● To do: Each line from the first line of the entries through the line holding "X025825Y032801D02*" is to be restated word for word; nothing else, and no picture, belongs in the answer.

● Data under study:
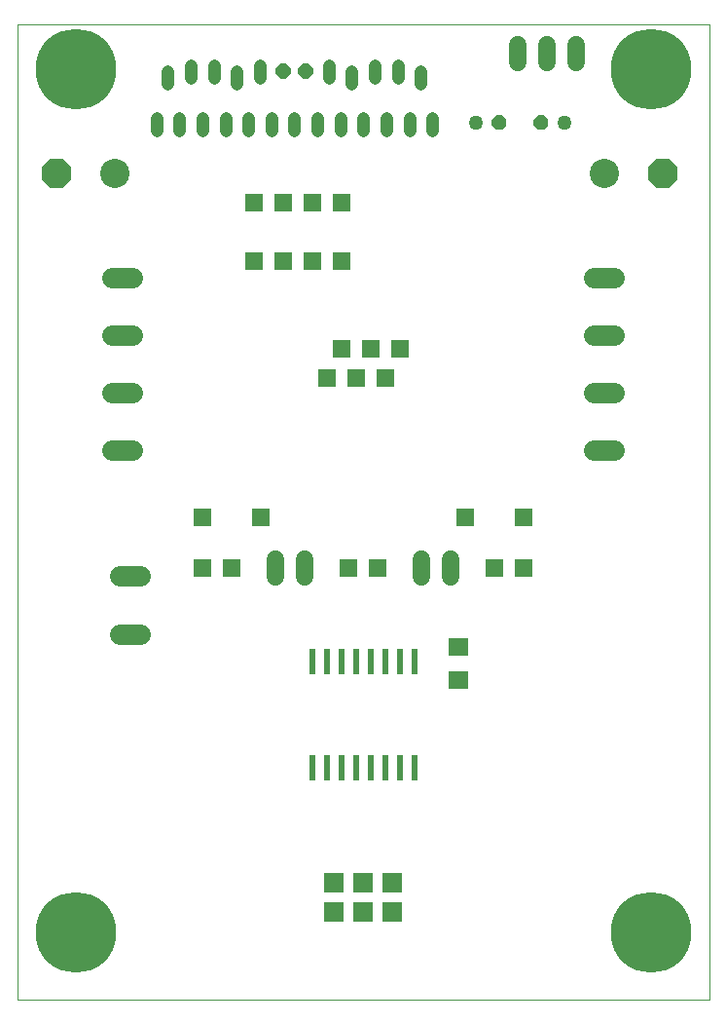
<source format=gts>
G75*
%MOIN*%
%OFA0B0*%
%FSLAX24Y24*%
%IPPOS*%
%LPD*%
%AMOC8*
5,1,8,0,0,1.08239X$1,22.5*
%
%ADD10C,0.0000*%
%ADD11C,0.0433*%
%ADD12OC8,0.0512*%
%ADD13R,0.0591X0.0591*%
%ADD14C,0.1000*%
%ADD15OC8,0.1000*%
%ADD16C,0.0600*%
%ADD17OC8,0.0500*%
%ADD18C,0.0500*%
%ADD19R,0.0710X0.0630*%
%ADD20R,0.0689X0.0689*%
%ADD21C,0.0705*%
%ADD22R,0.0236X0.0866*%
%ADD23C,0.2756*%
D10*
X007676Y000126D02*
X007676Y033501D01*
X031376Y033501D01*
X031376Y000126D01*
X007676Y000126D01*
D11*
X012440Y029868D02*
X012440Y030301D01*
X013227Y030301D02*
X013227Y029868D01*
X014014Y029868D02*
X014014Y030301D01*
X014802Y030301D02*
X014802Y029868D01*
X015589Y029868D02*
X015589Y030301D01*
X015195Y031443D02*
X015195Y031876D01*
X014408Y031659D02*
X014408Y032092D01*
X013621Y032092D02*
X013621Y031659D01*
X012833Y031876D02*
X012833Y031443D01*
X015983Y031659D02*
X015983Y032092D01*
X016377Y030301D02*
X016377Y029868D01*
X017164Y029868D02*
X017164Y030301D01*
X017951Y030301D02*
X017951Y029868D01*
X018739Y029868D02*
X018739Y030301D01*
X019132Y031443D02*
X019132Y031876D01*
X019920Y031659D02*
X019920Y032092D01*
X020707Y032092D02*
X020707Y031659D01*
X021495Y031876D02*
X021495Y031443D01*
X021888Y030301D02*
X021888Y029868D01*
X021101Y029868D02*
X021101Y030301D01*
X020314Y030301D02*
X020314Y029868D01*
X019526Y029868D02*
X019526Y030301D01*
X018345Y031659D02*
X018345Y032092D01*
D12*
X017558Y031876D03*
X016770Y031876D03*
D13*
X016776Y027376D03*
X015776Y027376D03*
X015776Y025376D03*
X016776Y025376D03*
X017776Y025376D03*
X018776Y025376D03*
X018776Y027376D03*
X017776Y027376D03*
X018776Y022376D03*
X018276Y021376D03*
X019276Y021376D03*
X019776Y022376D03*
X020276Y021376D03*
X020776Y022376D03*
X023026Y016626D03*
X024026Y014876D03*
X025026Y014876D03*
X025026Y016626D03*
X020026Y014876D03*
X019026Y014876D03*
X016026Y016626D03*
X015026Y014876D03*
X014026Y014876D03*
X014026Y016626D03*
D14*
X011026Y028376D03*
X027776Y028376D03*
D15*
X029776Y028376D03*
X009026Y028376D03*
D16*
X016526Y015176D02*
X016526Y014576D01*
X017526Y014576D02*
X017526Y015176D01*
X021526Y015176D02*
X021526Y014576D01*
X022526Y014576D02*
X022526Y015176D01*
X024825Y032201D02*
X024825Y032801D01*
X025825Y032801D02*
X025825Y032201D01*
X026825Y032201D02*
X026825Y032801D01*
D17*
X025626Y030126D03*
X024176Y030126D03*
D18*
X023376Y030126D03*
X026426Y030126D03*
D19*
X022776Y012185D03*
X022776Y011066D03*
D20*
X020526Y004126D03*
X020526Y003126D03*
X019526Y003126D03*
X019526Y004126D03*
X018526Y004126D03*
X018526Y003126D03*
D21*
X011879Y012641D02*
X011174Y012641D01*
X011174Y014610D02*
X011879Y014610D01*
X011629Y018923D02*
X010924Y018923D01*
X010924Y020891D02*
X011629Y020891D01*
X011629Y022860D02*
X010924Y022860D01*
X010924Y024828D02*
X011629Y024828D01*
X027424Y024828D02*
X028129Y024828D01*
X028129Y022860D02*
X027424Y022860D01*
X027424Y020891D02*
X028129Y020891D01*
X028129Y018923D02*
X027424Y018923D01*
D22*
X021276Y011687D03*
X020776Y011687D03*
X020276Y011687D03*
X019776Y011687D03*
X019276Y011687D03*
X018776Y011687D03*
X018276Y011687D03*
X017776Y011687D03*
X017776Y008065D03*
X018276Y008065D03*
X018776Y008065D03*
X019276Y008065D03*
X019776Y008065D03*
X020276Y008065D03*
X020776Y008065D03*
X021276Y008065D03*
D23*
X029369Y002409D03*
X009684Y002409D03*
X009684Y031968D03*
X029369Y031968D03*
M02*

</source>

● Response to the task:
<source format=gts>
G75*
%MOIN*%
%OFA0B0*%
%FSLAX24Y24*%
%IPPOS*%
%LPD*%
%AMOC8*
5,1,8,0,0,1.08239X$1,22.5*
%
%ADD10C,0.0000*%
%ADD11C,0.0433*%
%ADD12OC8,0.0512*%
%ADD13R,0.0591X0.0591*%
%ADD14C,0.1000*%
%ADD15OC8,0.1000*%
%ADD16C,0.0600*%
%ADD17OC8,0.0500*%
%ADD18C,0.0500*%
%ADD19R,0.0710X0.0630*%
%ADD20R,0.0689X0.0689*%
%ADD21C,0.0705*%
%ADD22R,0.0236X0.0866*%
%ADD23C,0.2756*%
D10*
X007676Y000126D02*
X007676Y033501D01*
X031376Y033501D01*
X031376Y000126D01*
X007676Y000126D01*
D11*
X012440Y029868D02*
X012440Y030301D01*
X013227Y030301D02*
X013227Y029868D01*
X014014Y029868D02*
X014014Y030301D01*
X014802Y030301D02*
X014802Y029868D01*
X015589Y029868D02*
X015589Y030301D01*
X015195Y031443D02*
X015195Y031876D01*
X014408Y031659D02*
X014408Y032092D01*
X013621Y032092D02*
X013621Y031659D01*
X012833Y031876D02*
X012833Y031443D01*
X015983Y031659D02*
X015983Y032092D01*
X016377Y030301D02*
X016377Y029868D01*
X017164Y029868D02*
X017164Y030301D01*
X017951Y030301D02*
X017951Y029868D01*
X018739Y029868D02*
X018739Y030301D01*
X019132Y031443D02*
X019132Y031876D01*
X019920Y031659D02*
X019920Y032092D01*
X020707Y032092D02*
X020707Y031659D01*
X021495Y031876D02*
X021495Y031443D01*
X021888Y030301D02*
X021888Y029868D01*
X021101Y029868D02*
X021101Y030301D01*
X020314Y030301D02*
X020314Y029868D01*
X019526Y029868D02*
X019526Y030301D01*
X018345Y031659D02*
X018345Y032092D01*
D12*
X017558Y031876D03*
X016770Y031876D03*
D13*
X016776Y027376D03*
X015776Y027376D03*
X015776Y025376D03*
X016776Y025376D03*
X017776Y025376D03*
X018776Y025376D03*
X018776Y027376D03*
X017776Y027376D03*
X018776Y022376D03*
X018276Y021376D03*
X019276Y021376D03*
X019776Y022376D03*
X020276Y021376D03*
X020776Y022376D03*
X023026Y016626D03*
X024026Y014876D03*
X025026Y014876D03*
X025026Y016626D03*
X020026Y014876D03*
X019026Y014876D03*
X016026Y016626D03*
X015026Y014876D03*
X014026Y014876D03*
X014026Y016626D03*
D14*
X011026Y028376D03*
X027776Y028376D03*
D15*
X029776Y028376D03*
X009026Y028376D03*
D16*
X016526Y015176D02*
X016526Y014576D01*
X017526Y014576D02*
X017526Y015176D01*
X021526Y015176D02*
X021526Y014576D01*
X022526Y014576D02*
X022526Y015176D01*
X024825Y032201D02*
X024825Y032801D01*
X025825Y032801D02*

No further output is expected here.